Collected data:
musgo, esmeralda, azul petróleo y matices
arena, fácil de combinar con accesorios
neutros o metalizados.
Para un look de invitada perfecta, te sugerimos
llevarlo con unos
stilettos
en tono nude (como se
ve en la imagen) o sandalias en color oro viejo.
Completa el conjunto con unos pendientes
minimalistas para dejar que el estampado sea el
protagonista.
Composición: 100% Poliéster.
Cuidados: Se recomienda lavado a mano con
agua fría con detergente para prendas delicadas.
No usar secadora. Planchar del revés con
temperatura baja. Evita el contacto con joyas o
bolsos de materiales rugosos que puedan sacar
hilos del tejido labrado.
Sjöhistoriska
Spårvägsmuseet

* * *

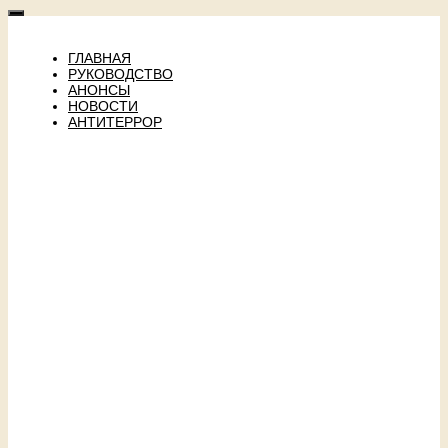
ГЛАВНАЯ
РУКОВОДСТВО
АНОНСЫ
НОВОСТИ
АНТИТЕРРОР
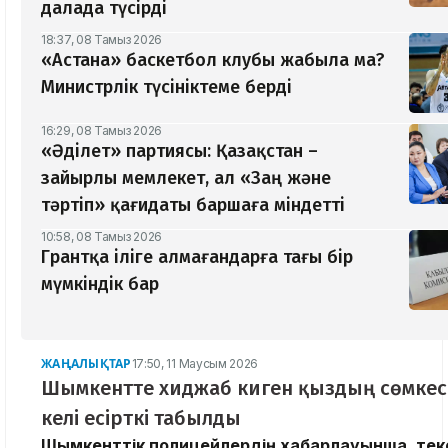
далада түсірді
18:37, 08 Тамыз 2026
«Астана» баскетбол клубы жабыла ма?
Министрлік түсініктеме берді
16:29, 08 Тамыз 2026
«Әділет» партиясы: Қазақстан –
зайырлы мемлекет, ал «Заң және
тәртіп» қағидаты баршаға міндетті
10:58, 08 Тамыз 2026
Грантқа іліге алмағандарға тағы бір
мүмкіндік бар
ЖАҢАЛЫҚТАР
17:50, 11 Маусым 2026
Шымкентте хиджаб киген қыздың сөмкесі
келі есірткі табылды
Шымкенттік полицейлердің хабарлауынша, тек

● **Task prompt**
Begin at the line that has "musgo, esmeralda, azul petróleo y matices" and stop after the line that has "Spårvägsmuseet". Give those lines again with "stilettos" swapped for "tacones altos" and nothing else altered.

● **Solution to this task**
musgo, esmeralda, azul petróleo y matices
arena, fácil de combinar con accesorios
neutros o metalizados.
Para un look de invitada perfecta, te sugerimos
llevarlo con unos
tacones altos
en tono nude (como se
ve en la imagen) o sandalias en color oro viejo.
Completa el conjunto con unos pendientes
minimalistas para dejar que el estampado sea el
protagonista.
Composición: 100% Poliéster.
Cuidados: Se recomienda lavado a mano con
agua fría con detergente para prendas delicadas.
No usar secadora. Planchar del revés con
temperatura baja. Evita el contacto con joyas o
bolsos de materiales rugosos que puedan sacar
hilos del tejido labrado.
Sjöhistoriska
Spårvägsmuseet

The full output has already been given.